Tom PARSONS est ensuite parvenu à démontrer l’effet de cette masse sur la subsidence : l’urbanisation dans la baie de San Francisco aurait provoqué un affaissement total de la croûte terrestre compris entre 5 mm et 80 mm, ce qui correspond à un taux annuel moyen de 1 à 2 mm. Le chercheur admet que les résultats sont relativement faibles mais leur effet est décuplé par la montée du niveau de la mer. Dans la baie de San Francisco, la hausse est estimée entre 200 et 300 mm d’ici 2050.

Pise en Californie

Un apport plus spécifique de son étude est d’avoir démontré la corrélation entre le phénomène de subsidence et le poids des bâtiments à l’échelle locale. Tom PARSONS remarque que la subsidence est plus forte dans les centres ville de San Francisco, Oakland et San Jose, là où la concentration de tours est plus forte. De même, le bâtiment le plus lourd de la région est l’aéroport international de San Francisco, c’est aussi là que le sol s’enfonce le plus, à raison de 4 mm par an. Ce constat vient appuyer une découverte inquiétante qui avait été faite en 2016. La Millenium Tower, une tour de près de 200 mètres construite à San Francisco en 2008, s’enfonce dans le sol et penche comme la tour de Pise.
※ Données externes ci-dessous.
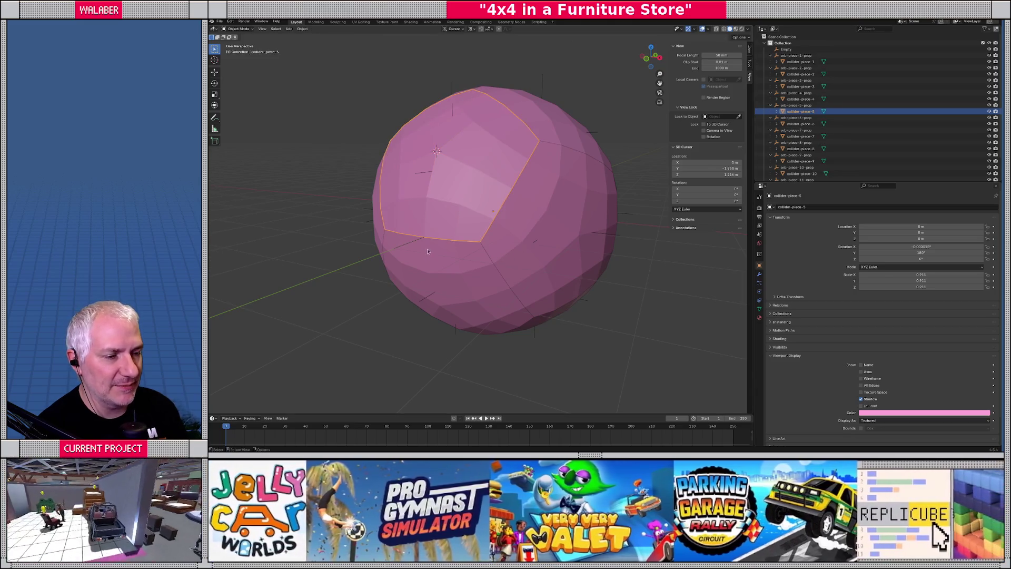
{"action": "left_click", "coordinate": [416, 243]}
{"action": "left_click", "coordinate": [799, 207]}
En dix ans, elle se serait enfoncée de 43 cm.

« Les résultats spécifiques obtenus pour la baie de San Francisco sont susceptibles de s’appliquer à n’importe quel grand centre urbain, bien qu’avec une importance variable », écrit PARSONS. L’intérêt pour le poids des masses urbaines pourrait donc aller croissant, en particulier pour mieux comprendre le phénomène des « sinking cities ». Ces « villes qui coulent » sont des villes côtières menacées par la montée du niveau de la mer. Certaines d’entres-elles sont aussi victimes de subsidence, ce qui aggrave la situation.

Un problème capital

À Jakarta, l’affaissement du sol atteint les 25 cm par an dans certaines zones. Aujourd’hui, 40 % de la ville est au-dessous du niveau de la mer, en particulier les quartiers nord qui pourraient être immergés à 95% en 2050. Cette situation critique a contraint le gouvernement à déclarer en 2019 son intention de déménager sa capitale, qui accueille 10 millions d’habitants.

« La principale cause : les Jakartanais creusent des puits illégaux et assèchent peu à peu l’eau dans les aquifères souterrains. C’est un peu comme dégonfler un coussin géant supportant un édifice » explique Michael KIMMELMAN, journaliste au New York Times. Le phénomène est également observé à Mexico ou Téhéran.

Bonne nouvelle, lorsqu’elle est provoquée par l’écrasement des nappes phréatiques, la subsidence peut être corrigée. Il est en effet possible de moins perméabiliser les sols et de mieux réguler les prélèvements pour permettre aux réserves de se reconstituer. En cas extrême, il est possible de les recharger artificiellement, comme l’a fait Tokyo par le passé. Par contre, les régulations contre les pompages illégaux sont parfois très difficiles à appliquer, et la recharge artificielle est très coûteuse. Plus problématique, dans certaines villes comme à la Nouvelle Orléans, c’est l’extraction d’hydrocarbures qui provoque de la subsidence urbaine. Sauf solution miracle, ces réserves-là prendront des millions d’années à se recharger.

Construire light

D’autres facteurs naturels contribuent à la subsidence comme la tectonique des plaques ou la fonte des glaciers. La meilleure compréhension du rôle joué par le poids des constructions humaines pourrait permettre d’anticiper ces risques. À défaut d’empêcher la gravité de faire effet, il est possible de limiter les constructions denses dans les zones sujettes à subsidence.

Une étude israélienne publiée dans la revue scientifique Nature en décembre 2020 démontrait que « la masse anthropogénique avait dépassé toute la biomasse vivante ». Autrement dit, le poids de l’ensemble des objets solides inanimés fabriqués par l’homme (smartphones, vêtements, bâtiments, déchets…) pèse désormais plus lourd que l’ensemble du vivant (plantes, bactéries et animaux…).

La planète serait donc devenue majoritairement artificielle ? Pour les auteurs, cette conclusion est un signal d’alarme. Comme le constat fait par l’ONU en 2008 que plus de la moitié de l’humanité vivait désormais en ville, ces données donnent à voir l’ampleur de l’action de l’homme sur la planète. Ils caractérisent l’ère anthropocène.